**Document extract**
Question about job dispatching on a SLURM cluster

Our CryoSPARC software runs on a Slurm cluster. The cluster comprises 5 GPU servers, each equipped with 8 Nvidia RTX3090 graphics cards. CryoSPARC users do not submit tasks directly to a specific GPU server; instead, they submit tasks to the cluster, which are then distributed to a GPU server for computation by the Slurm cluster management software. Currently, the overall operation is satisfactory, but we have encountered the following two issues:

The first issue is that CryoSPARC-Slurm tends to distribute tasks across multiple GPU servers, resulting in each server having ongoing tasks and being unable to accept new ones, even when their computational resources are abundant. For example, if there are 5 CryoSPARC jobs, and each job only requires 2 GPUs, since each GPU server has 8 GPUs, it could theoretically accept 4 jobs. This would allow the 2nd to 5th GPU servers to still accept other tasks. However, currently, CryoSPARC-Slurm assigns tasks to all 5 GPU servers instead of assigning jobs 1 to 4 to the first GPU server. This leads to each server having 6 idle GPUs that cannot accept new tasks. This task scheduling approach does not fully utilize computational resources and instead results in a significant amount of idle and wasted resources. Is there an issue with our software configuration?

The second issue is that when no immediately available computational resources exist upon task submission, CryoSPARC runs squeue to check the queue progress, but an error message appears as follows. Why is this happening?

Cluster job status update for P26 J84 failed with exit code 1 (0 status update request retries)

**Records supplied**
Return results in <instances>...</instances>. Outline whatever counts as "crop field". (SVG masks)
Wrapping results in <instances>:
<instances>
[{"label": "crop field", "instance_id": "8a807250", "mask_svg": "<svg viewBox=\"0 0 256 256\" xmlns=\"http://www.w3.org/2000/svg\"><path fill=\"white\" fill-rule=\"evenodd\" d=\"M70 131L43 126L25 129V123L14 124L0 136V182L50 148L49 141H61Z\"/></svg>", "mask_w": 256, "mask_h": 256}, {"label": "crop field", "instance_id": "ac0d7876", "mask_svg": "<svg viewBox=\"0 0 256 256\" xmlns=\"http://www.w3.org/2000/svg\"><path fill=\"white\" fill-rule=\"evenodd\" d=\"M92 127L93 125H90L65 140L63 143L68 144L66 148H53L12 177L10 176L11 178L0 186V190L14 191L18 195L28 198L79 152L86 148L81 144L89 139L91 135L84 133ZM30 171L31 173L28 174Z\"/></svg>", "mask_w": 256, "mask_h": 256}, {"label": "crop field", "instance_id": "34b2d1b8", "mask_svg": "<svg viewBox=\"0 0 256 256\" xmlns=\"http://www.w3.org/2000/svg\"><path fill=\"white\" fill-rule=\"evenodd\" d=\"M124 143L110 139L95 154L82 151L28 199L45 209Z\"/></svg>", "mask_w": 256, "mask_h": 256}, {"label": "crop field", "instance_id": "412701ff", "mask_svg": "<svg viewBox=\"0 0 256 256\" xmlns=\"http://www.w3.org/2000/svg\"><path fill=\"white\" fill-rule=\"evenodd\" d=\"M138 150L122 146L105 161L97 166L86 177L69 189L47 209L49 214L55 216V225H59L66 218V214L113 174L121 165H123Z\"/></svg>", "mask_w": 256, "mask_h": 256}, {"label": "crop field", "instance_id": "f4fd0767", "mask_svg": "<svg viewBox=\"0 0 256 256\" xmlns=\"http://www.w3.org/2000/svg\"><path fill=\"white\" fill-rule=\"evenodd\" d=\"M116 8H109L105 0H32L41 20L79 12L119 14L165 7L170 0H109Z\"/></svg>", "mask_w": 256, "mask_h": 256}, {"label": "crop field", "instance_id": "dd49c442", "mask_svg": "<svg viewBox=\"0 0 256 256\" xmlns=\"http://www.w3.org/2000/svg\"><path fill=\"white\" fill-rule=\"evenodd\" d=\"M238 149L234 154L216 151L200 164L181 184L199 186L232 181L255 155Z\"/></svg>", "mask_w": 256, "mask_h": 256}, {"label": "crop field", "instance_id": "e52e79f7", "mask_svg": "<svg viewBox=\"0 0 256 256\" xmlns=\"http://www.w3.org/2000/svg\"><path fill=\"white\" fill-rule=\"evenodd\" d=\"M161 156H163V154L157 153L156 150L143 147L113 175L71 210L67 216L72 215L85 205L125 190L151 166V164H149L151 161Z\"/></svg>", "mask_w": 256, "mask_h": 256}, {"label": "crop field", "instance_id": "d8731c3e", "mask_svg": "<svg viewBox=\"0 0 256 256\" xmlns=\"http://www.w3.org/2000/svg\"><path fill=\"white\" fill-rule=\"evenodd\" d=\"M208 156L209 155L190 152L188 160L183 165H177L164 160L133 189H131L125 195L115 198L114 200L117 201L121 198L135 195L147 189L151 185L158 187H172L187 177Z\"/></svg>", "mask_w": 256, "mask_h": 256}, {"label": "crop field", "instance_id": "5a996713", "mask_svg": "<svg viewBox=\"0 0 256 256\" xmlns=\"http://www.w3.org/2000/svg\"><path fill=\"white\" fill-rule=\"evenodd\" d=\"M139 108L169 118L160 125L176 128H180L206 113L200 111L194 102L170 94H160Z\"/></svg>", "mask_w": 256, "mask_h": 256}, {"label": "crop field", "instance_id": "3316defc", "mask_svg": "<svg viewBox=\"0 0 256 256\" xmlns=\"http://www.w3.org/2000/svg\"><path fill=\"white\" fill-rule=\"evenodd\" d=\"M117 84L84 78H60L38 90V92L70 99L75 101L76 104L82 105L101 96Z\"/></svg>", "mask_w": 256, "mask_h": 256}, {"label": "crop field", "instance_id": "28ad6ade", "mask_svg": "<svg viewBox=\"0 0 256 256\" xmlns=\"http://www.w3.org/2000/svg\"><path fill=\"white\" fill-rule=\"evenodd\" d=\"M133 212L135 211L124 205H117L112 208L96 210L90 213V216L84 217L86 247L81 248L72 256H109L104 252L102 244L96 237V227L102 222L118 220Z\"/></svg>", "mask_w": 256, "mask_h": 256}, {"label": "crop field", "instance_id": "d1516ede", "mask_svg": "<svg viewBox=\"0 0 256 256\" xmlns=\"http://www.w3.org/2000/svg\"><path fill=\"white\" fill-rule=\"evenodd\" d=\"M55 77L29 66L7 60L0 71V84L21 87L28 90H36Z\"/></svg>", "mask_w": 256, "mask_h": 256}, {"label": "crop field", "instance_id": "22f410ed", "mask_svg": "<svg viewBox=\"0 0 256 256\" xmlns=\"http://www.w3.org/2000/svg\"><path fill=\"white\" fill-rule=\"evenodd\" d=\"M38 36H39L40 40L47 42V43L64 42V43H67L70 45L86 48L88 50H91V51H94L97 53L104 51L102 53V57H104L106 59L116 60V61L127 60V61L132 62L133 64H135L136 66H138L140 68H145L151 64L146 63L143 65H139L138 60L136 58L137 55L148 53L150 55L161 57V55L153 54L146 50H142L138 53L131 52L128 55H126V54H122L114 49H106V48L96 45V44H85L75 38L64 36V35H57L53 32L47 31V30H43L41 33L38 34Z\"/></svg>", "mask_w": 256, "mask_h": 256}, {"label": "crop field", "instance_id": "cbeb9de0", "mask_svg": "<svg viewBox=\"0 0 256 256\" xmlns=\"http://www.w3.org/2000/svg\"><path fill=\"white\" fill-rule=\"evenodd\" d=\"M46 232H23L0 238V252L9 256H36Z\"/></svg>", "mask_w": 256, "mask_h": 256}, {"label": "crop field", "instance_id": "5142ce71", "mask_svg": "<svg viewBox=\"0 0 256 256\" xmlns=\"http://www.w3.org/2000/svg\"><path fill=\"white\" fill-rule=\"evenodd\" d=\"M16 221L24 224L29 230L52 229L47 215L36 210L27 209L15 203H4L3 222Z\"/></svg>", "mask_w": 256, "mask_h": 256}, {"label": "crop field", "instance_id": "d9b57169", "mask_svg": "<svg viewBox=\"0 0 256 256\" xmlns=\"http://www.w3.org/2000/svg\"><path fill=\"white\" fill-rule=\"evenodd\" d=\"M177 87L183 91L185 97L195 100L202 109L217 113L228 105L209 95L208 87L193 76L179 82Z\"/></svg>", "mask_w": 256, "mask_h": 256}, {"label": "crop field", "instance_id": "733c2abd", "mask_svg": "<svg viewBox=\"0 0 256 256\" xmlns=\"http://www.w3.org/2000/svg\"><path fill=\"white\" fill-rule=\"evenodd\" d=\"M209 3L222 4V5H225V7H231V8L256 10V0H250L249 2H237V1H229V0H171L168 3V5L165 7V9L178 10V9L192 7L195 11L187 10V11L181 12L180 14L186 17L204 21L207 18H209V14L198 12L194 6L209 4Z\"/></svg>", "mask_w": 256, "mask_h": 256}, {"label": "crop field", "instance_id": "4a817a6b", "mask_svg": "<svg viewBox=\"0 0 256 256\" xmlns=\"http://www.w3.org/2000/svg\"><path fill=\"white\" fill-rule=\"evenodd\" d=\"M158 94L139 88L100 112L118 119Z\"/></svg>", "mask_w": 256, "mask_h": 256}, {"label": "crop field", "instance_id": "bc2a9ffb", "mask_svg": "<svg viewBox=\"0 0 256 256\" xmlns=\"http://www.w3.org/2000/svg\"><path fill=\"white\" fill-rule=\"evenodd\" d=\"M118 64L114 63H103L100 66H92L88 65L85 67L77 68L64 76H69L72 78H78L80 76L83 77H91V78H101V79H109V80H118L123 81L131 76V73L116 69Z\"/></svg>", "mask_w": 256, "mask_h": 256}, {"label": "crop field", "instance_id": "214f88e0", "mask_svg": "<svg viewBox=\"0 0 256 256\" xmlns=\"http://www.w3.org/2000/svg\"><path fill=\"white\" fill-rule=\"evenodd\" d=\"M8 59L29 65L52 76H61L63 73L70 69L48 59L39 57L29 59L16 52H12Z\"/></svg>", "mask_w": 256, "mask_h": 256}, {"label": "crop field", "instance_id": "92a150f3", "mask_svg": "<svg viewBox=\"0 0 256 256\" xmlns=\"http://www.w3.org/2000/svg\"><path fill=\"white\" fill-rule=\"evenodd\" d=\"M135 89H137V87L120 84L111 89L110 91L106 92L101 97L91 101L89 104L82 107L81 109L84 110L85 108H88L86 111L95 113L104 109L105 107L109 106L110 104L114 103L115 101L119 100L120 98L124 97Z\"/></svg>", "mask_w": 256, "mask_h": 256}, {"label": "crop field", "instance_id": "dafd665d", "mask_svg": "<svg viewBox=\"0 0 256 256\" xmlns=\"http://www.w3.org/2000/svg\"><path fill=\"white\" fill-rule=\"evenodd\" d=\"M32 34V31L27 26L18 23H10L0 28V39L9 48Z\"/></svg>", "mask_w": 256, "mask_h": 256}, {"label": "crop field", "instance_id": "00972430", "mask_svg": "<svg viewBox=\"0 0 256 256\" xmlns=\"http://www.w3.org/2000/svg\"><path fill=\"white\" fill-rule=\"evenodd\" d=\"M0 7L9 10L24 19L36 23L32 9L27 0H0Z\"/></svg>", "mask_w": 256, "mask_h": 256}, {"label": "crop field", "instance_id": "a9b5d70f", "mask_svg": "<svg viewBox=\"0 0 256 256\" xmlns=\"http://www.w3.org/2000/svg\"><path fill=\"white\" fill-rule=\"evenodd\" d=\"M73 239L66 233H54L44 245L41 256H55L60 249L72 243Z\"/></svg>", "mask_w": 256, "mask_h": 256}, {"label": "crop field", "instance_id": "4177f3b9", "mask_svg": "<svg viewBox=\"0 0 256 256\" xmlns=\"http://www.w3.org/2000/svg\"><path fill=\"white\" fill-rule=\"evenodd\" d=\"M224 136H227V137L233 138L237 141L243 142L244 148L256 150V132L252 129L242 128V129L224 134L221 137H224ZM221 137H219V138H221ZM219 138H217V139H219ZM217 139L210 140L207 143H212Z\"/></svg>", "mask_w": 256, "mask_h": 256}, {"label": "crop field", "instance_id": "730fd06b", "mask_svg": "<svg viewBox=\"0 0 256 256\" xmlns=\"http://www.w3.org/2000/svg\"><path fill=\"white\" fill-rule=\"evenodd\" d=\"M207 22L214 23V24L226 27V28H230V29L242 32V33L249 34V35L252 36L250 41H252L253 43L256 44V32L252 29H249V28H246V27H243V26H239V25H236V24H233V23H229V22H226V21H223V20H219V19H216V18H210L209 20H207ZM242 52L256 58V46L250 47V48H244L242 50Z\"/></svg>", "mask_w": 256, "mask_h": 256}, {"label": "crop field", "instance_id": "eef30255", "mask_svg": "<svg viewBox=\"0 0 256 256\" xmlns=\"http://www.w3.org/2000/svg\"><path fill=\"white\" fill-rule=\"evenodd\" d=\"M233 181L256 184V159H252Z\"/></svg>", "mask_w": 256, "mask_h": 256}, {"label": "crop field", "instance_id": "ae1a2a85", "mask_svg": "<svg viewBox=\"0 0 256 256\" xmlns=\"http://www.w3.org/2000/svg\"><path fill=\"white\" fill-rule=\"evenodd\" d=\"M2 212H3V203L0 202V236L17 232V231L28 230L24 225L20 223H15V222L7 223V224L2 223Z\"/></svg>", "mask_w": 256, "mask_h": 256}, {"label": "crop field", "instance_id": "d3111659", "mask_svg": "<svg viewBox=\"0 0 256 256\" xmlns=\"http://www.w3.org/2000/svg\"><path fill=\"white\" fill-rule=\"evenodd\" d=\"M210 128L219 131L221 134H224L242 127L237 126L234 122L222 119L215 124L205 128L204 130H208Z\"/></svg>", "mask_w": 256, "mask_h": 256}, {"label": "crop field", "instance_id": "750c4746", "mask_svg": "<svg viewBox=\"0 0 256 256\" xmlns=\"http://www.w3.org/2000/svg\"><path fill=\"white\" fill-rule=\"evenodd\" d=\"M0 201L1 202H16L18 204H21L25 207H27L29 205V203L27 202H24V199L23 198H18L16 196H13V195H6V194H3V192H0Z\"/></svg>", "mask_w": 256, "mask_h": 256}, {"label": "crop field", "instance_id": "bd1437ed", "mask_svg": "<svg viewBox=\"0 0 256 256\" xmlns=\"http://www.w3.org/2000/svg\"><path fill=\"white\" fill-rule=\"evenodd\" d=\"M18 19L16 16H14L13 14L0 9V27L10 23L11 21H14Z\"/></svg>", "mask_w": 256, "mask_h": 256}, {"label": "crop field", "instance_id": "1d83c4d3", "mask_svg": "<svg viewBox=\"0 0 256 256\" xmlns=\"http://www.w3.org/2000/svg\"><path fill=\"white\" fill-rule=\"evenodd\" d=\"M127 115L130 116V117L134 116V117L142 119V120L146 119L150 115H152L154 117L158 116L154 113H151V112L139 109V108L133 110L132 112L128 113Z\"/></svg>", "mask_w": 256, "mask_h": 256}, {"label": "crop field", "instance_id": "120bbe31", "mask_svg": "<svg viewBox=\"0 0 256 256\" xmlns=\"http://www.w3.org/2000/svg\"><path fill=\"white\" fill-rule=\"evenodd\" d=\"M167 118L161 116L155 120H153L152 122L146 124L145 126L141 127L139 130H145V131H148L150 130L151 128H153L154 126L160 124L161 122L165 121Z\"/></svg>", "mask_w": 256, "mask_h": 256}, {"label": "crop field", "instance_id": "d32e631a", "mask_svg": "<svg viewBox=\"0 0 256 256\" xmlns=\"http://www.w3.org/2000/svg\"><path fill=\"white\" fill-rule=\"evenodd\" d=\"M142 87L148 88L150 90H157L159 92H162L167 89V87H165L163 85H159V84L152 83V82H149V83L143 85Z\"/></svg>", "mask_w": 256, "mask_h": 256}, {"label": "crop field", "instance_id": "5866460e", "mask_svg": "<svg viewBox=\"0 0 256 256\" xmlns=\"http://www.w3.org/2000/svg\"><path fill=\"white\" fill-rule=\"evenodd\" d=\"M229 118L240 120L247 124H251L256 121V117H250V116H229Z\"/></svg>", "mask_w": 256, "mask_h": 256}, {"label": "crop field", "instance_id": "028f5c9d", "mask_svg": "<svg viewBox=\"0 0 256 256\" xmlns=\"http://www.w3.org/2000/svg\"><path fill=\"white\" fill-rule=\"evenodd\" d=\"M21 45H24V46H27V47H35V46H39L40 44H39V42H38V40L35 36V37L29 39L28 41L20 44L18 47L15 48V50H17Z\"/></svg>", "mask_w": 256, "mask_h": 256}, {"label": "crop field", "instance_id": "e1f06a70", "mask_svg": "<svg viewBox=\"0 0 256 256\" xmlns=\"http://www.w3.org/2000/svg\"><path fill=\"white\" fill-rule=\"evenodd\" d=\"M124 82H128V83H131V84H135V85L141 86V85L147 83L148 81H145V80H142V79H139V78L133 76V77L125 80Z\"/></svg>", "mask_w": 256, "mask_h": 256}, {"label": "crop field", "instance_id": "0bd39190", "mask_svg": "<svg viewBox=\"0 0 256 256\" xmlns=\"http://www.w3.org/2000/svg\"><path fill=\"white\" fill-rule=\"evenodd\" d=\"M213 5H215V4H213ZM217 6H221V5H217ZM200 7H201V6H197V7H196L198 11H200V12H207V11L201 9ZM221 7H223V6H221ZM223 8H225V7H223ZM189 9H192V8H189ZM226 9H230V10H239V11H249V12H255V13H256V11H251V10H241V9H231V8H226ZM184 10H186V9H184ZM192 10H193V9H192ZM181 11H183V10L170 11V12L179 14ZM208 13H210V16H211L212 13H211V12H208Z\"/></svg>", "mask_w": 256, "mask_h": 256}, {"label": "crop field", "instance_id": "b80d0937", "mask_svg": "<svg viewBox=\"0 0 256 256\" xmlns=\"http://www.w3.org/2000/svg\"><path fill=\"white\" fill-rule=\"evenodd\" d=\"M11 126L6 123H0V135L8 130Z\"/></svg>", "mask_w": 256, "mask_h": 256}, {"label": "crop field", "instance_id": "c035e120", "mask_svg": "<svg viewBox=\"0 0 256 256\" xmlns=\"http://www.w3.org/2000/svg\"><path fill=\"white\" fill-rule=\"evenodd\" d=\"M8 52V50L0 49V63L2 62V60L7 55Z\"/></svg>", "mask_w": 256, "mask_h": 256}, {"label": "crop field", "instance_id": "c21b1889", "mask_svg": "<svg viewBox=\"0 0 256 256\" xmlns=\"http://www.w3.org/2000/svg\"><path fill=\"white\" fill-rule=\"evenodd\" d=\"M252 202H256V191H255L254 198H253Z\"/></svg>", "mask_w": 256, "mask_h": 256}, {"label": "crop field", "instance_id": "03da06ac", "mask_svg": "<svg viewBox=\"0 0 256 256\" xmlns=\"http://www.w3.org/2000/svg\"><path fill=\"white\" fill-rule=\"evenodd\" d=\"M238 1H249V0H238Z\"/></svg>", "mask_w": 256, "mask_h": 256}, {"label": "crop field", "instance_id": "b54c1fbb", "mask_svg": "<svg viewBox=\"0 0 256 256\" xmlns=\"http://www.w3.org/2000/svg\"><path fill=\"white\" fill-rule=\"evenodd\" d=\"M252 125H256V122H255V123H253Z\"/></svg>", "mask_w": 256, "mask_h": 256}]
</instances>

**Actions to take**
A. Repeat the passage of the CryoSPARC question from "The second issue" to "update request retries)" word for word.
B. Using the CryoSPARC question, state whether each statement agrees with it, answering yes or no and quoting the deciding words: (i) every GPU server in the cluster has eight RTX3090 cards; (ii) users pick the specific GPU server for each task; (iii) the failed status update was retried several times.
C. According to the CryoSPARC question, what command does CryoSPARC run to check queue progress when no computational resources are immediately available?

**Responses per task**
A.
The second issue is that when no immediately available computational resources exist upon task submission, CryoSPARC runs squeue to check the queue progress, but an error message appears as follows. Why is this happening?

Cluster job status update for P26 J84 failed with exit code 1 (0 status update request retries)

B.
(i) Yes: "each equipped with 8 Nvidia RTX3090 graphics cards"
(ii) No: "CryoSPARC users do not submit tasks directly to a specific GPU server"
(iii) No: "(0 status update request retries)"

C. It runs squeue.